Une nouvelle escroquerie émerge sur WhatsApp, promettant des emplois alléchants mais souvent frauduleux. Ces annonces, qui semblent inoffensives, visent en réalité à soutirer de l’argent ou à recueillir des informations personnelles. Restez vigilant, car ces arnaques sont plus fréquentes qu’on ne le pense !
La fréquence à laquelle cela arrive est désormais presque quotidienne. Un message arrive, souvent sur WhatsApp, où l’on offre du travail. En général, les détails de l’offre sont toujours les mêmes : travail à domicile, demande d’interactions sur les réseaux sociaux, gains garantis autour de 1 000 euros, pouvant augmenter en fonction des heures travaillées. Beaucoup de ces offres, avec un bon degré de certitude, sont des arnaques conçues pour voler des données personnelles ou directement de l’argent, notamment pour les emplois qui exigent un investissement initial. Par le passé, nous avions déjà évoqué le cas des fausses annonces de recrutement sur TikTok.

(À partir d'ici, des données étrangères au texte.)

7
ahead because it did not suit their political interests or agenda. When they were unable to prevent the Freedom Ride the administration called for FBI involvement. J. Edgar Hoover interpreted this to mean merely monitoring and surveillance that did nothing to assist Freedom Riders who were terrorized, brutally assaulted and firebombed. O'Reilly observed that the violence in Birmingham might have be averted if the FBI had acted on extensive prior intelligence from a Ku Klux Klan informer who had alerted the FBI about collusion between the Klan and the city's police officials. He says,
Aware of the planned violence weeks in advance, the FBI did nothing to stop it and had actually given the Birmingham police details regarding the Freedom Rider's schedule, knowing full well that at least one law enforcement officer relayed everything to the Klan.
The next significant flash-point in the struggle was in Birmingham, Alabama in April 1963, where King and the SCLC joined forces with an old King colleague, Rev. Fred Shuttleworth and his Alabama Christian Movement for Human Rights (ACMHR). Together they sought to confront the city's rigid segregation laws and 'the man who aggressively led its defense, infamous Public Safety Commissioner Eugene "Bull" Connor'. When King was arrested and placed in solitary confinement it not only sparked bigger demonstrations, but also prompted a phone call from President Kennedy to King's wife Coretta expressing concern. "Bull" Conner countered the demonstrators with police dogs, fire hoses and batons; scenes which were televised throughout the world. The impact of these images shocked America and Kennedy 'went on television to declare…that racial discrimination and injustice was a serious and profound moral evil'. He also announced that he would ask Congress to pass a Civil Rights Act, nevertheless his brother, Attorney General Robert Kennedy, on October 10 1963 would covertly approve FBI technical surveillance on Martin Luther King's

Les moyens par lesquels ces messages arrivent sont variés. Cela peut être des messages directs sur WhatsApp, des groupes avec des dizaines de participants, des e-mails envoyés directement à la boîte de réception ou des annonces sur Telegram. Le conseil dans ces cas est toujours de ne pas répondre, mais une question revient souvent : comment ces messages parviennent-ils jusqu’à moi ?
D’où viennent nos numéros de téléphone ?
L’arnaque repose sur un modèle de phishing appelé task phishing. L’objectif est d’envoyer le plus de messages possible à un maximum de numéros pour obtenir au moins quelques réponses. Mais la question principale reste : comment ces arnaqueurs obtiennent-ils notre numéro de téléphone ? La réponse est assez simple : votre numéro fait très probablement partie d’un fichier tombé entre les mains d’un groupe de hackers. Il suffit que vos données aient été volées une seule fois pour qu’elles circulent de main en main, attaque après attaque. Il ne s’agit pas nécessairement de vols directs, mais plutôt de campagnes massives.

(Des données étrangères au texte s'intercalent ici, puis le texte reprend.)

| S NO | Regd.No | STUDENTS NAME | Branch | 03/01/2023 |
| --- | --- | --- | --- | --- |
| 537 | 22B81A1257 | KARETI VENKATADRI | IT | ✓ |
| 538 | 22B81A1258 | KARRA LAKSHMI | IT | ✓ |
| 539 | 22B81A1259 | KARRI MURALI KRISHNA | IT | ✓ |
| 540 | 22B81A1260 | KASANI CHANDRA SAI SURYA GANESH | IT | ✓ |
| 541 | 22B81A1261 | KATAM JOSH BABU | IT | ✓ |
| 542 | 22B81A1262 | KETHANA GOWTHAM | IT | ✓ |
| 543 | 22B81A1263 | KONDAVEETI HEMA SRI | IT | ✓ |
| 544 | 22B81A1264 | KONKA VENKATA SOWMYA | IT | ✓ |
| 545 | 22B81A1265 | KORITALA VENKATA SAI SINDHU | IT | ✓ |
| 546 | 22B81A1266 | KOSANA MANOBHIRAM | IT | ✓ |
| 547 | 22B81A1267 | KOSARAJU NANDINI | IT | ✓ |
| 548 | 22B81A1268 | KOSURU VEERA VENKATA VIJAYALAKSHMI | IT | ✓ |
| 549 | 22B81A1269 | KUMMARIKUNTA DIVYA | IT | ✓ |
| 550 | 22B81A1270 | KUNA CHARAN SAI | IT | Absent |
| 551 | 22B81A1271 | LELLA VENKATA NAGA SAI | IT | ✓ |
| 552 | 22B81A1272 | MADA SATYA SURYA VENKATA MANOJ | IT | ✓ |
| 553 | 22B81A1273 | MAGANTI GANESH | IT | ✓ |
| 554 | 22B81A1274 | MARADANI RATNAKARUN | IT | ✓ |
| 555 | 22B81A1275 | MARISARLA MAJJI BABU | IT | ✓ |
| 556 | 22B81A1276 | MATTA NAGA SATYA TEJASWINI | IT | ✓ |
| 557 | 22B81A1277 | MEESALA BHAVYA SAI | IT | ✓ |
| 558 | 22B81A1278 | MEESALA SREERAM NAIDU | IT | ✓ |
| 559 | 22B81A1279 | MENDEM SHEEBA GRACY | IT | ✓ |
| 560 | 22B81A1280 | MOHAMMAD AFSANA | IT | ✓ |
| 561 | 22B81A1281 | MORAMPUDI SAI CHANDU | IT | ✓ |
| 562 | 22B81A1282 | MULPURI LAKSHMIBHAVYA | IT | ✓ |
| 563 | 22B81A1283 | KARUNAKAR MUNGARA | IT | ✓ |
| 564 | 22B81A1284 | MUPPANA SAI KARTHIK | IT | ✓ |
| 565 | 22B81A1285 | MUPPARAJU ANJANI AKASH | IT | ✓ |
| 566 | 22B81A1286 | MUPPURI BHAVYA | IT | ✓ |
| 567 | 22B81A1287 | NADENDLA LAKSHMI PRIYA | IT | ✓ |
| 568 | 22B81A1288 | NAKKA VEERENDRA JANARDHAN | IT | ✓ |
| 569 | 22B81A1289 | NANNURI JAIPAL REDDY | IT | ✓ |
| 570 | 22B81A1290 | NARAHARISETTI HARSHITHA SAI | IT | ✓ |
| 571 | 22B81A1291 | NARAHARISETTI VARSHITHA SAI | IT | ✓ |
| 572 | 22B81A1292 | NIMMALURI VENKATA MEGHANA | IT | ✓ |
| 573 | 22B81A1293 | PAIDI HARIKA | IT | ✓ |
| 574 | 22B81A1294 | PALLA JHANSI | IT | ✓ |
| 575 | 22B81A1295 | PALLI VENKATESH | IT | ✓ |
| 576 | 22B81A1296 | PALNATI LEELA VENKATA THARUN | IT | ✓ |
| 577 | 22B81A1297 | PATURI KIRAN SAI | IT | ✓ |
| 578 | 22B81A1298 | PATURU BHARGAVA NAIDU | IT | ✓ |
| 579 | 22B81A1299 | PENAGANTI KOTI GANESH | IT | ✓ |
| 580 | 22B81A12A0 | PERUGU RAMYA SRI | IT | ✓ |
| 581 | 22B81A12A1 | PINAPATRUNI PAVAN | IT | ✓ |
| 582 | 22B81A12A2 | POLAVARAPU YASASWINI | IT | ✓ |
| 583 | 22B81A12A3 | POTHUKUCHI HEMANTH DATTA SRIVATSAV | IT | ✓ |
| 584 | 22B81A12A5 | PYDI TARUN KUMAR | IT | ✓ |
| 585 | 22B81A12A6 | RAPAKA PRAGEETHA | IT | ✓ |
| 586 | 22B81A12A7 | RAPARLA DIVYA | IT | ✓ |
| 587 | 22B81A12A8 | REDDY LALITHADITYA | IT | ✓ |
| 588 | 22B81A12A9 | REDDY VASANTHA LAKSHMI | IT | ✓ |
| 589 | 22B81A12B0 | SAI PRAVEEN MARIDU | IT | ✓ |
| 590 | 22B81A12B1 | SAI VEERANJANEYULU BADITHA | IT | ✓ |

Les numéros de téléphone ne proviennent donc pas d’attaques ciblées, mais de portails où nous les avons nous-mêmes saisis. Pensez à toutes les fois où, pour remplir un formulaire en ligne, vous avez dû entrer votre numéro de téléphone. Si vous pensez que c’est improbable, il suffit de faire le test. Le site <https://haveibeenpwned.com/> permet d’entrer son e-mail et de voir dans combien de cas de violation de données elle a été impliquée et donc dans combien d’archives elle pourrait déjà se trouver. Nous avons essayé avec une adresse e-mail personnelle : elle est apparue dans six violations de données.